Personnage complexe, Salazar pratiquait un jeu d’équilibre entre belligérants avec une sympathie nettement marquée pour la croix gammée. Au Reich, il livrait des minéraux comme le lithium et fermait les yeux sur ses activités sur son sol. Lisbonne et Estoril étaient des repères de barbouzes de haut vol, une plateforme d’échanges d’informations, le tout sous contrôle de la PIDE.

Mendes a été rappelé à Lisbonne par Salazar, ordre qu’il a exécuté avec une lenteur exemplaire en continuant à émettre des visas, car il avait, selon certaines sources, « oublié de laisser les tampons dans son bureau ». Dans son activité il a été soutenu par de nombreuses personnalités dont Manuel de Vieira Braga, vice-consul, José de Seabra, le secrétaire consulaire et le consul honoraire à Toulouse, le Français Emile Gissot ainsi qu’un rabbin polonais, ayant vécu en Belgique et le Rabbi Chaïm Kruger qui refusait de s’enfuir avant que tous les réfugiés n’aient eu un visa.

Des sanctions brutales

Le dictateur l’a condamné lors d’une procédure disciplinaire tronquée et sans pitié. Un des points d’accusation était d’avoir fourni un faux passeport au Luxembourgeois Paul Miny afin qu’il puisse échapper au service militaire (dans l’armée allemande). Salazar a a fixé la peine lui-même : Mendes a été destitué et selon des sources divergentes, avec une réduction drastique de ses émoluments. À cela s’est ajouté un bannissement social de fait ostracisant la famille Mendes.
______
-- Consigne --
Poursuivez le texte sur Mendes et Salazar à partir de sa dernière phrase. Les lignes qui suivent n'ont aucun lien avec le texte sur Mendes et Salazar.

-- Lignes fournies --
______
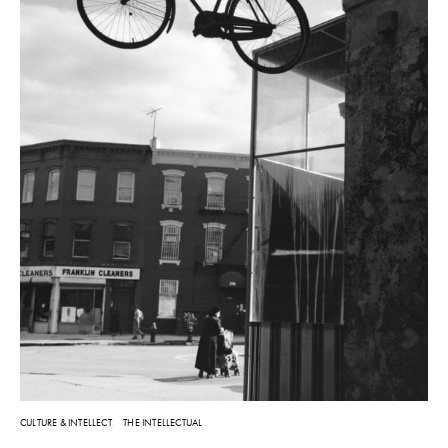
CULTURE & INTELLECT
THE INTELLECTUAL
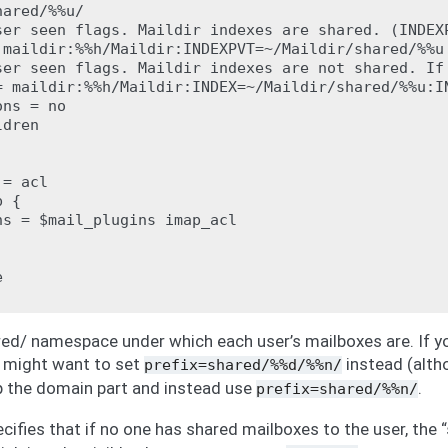
ared/%%u/

ser seen flags. Maildir indexes are shared. (INDEXP
 maildir:%%h/Maildir:INDEXPVT=~/Maildir/shared/%%u

ser seen flags. Maildir indexes are not shared. If
= maildir:%%h/Maildir:INDEX=~/Maildir/shared/%%u:IN
ns = no

dren

= acl

 {

s = $mail_plugins imap_acl



red/ namespace under which each user’s mailboxes are. If y
 might want to set
instead (altho
prefix=shared/%%d/%%n/
 the domain part and instead use
.
prefix=shared/%%n/
cifies that if no one has shared mailboxes to the user, the “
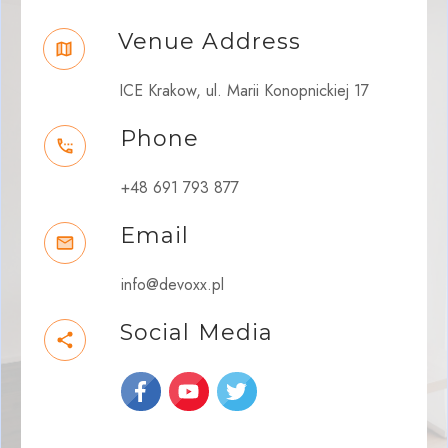
Venue Address
ICE Krakow, ul. Marii Konopnickiej 17
Phone
+48 691 793 877
Email
info@devoxx.pl
Social Media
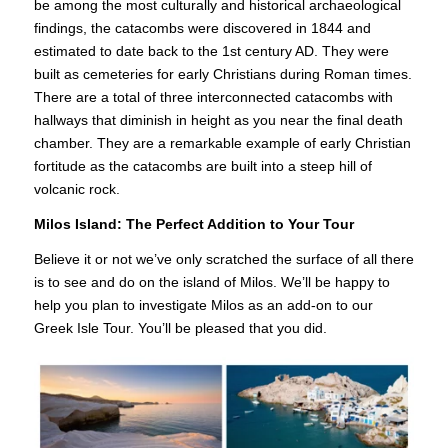
be among the most culturally and historical archaeological
findings, the catacombs were discovered in 1844 and
estimated to date back to the 1st century AD. They were
built as cemeteries for early Christians during Roman times.
There are a total of three interconnected catacombs with
hallways that diminish in height as you near the final death
chamber. They are a remarkable example of early Christian
fortitude as the catacombs are built into a steep hill of
volcanic rock.
Milos Island: The Perfect Addition to Your Tour
Believe it or not we’ve only scratched the surface of all there
is to see and do on the island of Milos. We’ll be happy to
help you plan to investigate Milos as an add-on to our
Greek Isle Tour. You’ll be pleased that you did.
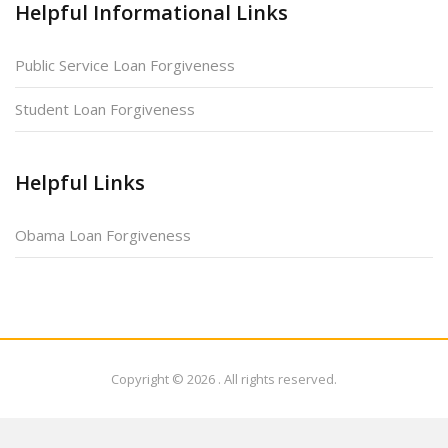
Helpful Informational Links
Public Service Loan Forgiveness
Student Loan Forgiveness
Helpful Links
Obama Loan Forgiveness
Copyright © 2026
. All rights reserved.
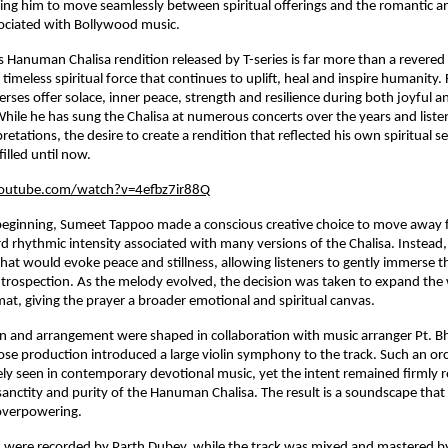
ng him to move seamlessly between spiritual offerings and the romantic an
ssociated with Bollywood music.
s Hanuman Chalisa rendition released by T-series is far more than a revered 
a timeless spiritual force that continues to uplift, heal and inspire humanity. F
rses offer solace, inner peace, strength and resilience during both joyful and
 While he has sung the Chalisa at numerous concerts over the years and listen
retations, the desire to create a rendition that reflected his own spiritual sen
illed until now.
outube.com/watch?v=4efbz7ir88Q
beginning, Sumeet Tappoo made a conscious creative choice to move away f
rhythmic intensity associated with many versions of the Chalisa. Instead, 
hat would evoke peace and stillness, allowing listeners to gently immerse t
trospection. As the melody evolved, the decision was taken to expand the w
t, giving the prayer a broader emotional and spiritual canvas.
n and arrangement were shaped in collaboration with music arranger Pt. B
se production introduced a large violin symphony to the track. Such an orch
ely seen in contemporary devotional music, yet the intent remained firmly r
sanctity and purity of the Hanuman Chalisa. The result is a soundscape that 
overpowering.
s were recorded by Parth Dubey, while the track was mixed and mastered b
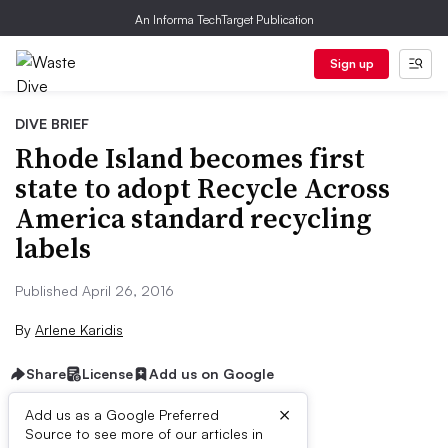
An Informa TechTarget Publication
Sign up
DIVE BRIEF
Rhode Island becomes first
state to adopt Recycle Across
America standard recycling
labels
Published April 26, 2016
By
Arlene Karidis
Share
License
Add us on Google
×
Add us as a Google Preferred
Source to see more of our articles in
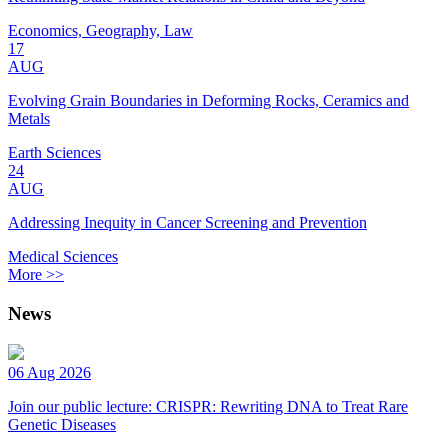
Economics, Geography, Law
17
AUG
Evolving Grain Boundaries in Deforming Rocks, Ceramics and
Metals
Earth Sciences
24
AUG
Addressing Inequity in Cancer Screening and Prevention
Medical Sciences
More >>
News
06 Aug 2026
Join our public lecture: CRISPR: Rewriting DNA to Treat Rare
Genetic Diseases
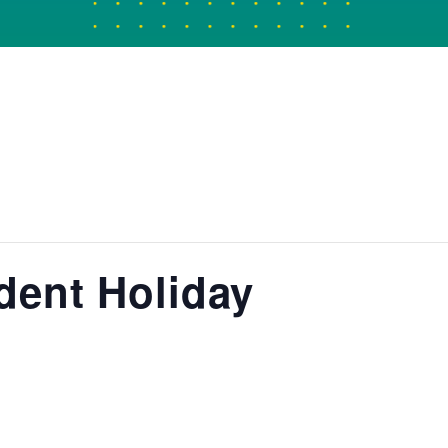
dent Holiday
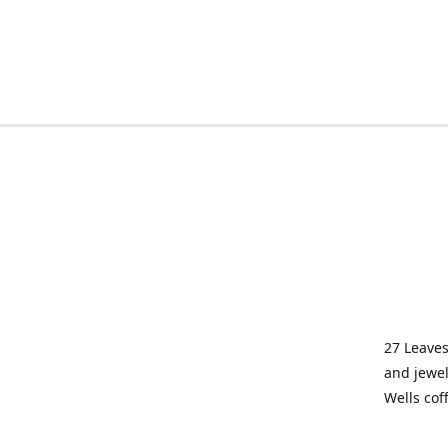
27 Leaves
and jewel
Wells cof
______
-- Réponse rédigée --
Le consul n’a jamais obtenu la révision de son procès. Lorsque le vent a tourné, Salazar a utilisé cette affaire pour montrer à quel point le Portugal avait été accueillant. Il reste en mémoire l’épisode tragique du convoi ferroviaire composé de réfugiés juifs parti le 7 novembre 1940 de Luxembourg et bloqué à l’entrée du Portugal, dans le froid et la faim, car le très catholique Salazar, par un jeu diplomatique torve, refusait l’entrée dans son « Estado Novo ».

La reconnaissance

En 1966, le Mémorial de Yad Vashem en Israël l’a honoré du titre de « Juste parmi les nations ». Au Portugal, il faudra attendre 1988 pour que Sousa Mendes soit réhabilité et réintégré, à titre posthume dans son corps d’origine avec le titre d’ambassadeur. À plusieurs reprises il sera honoré par des gouvernements portugais successifs pour recevoir les honneurs suprêmes de la République par le transfert de ses cendres au Panthéon, le 19 octobre dernier.

Il aura fallu 80 ans pour reconnaitre la droiture et le courage d’un personnage, mort dans la pauvreté, qui aura fait passer le respect de valeurs morales supérieures avant ses intérêts, ceux de sa famille ou ceux que sa charge lui imposait.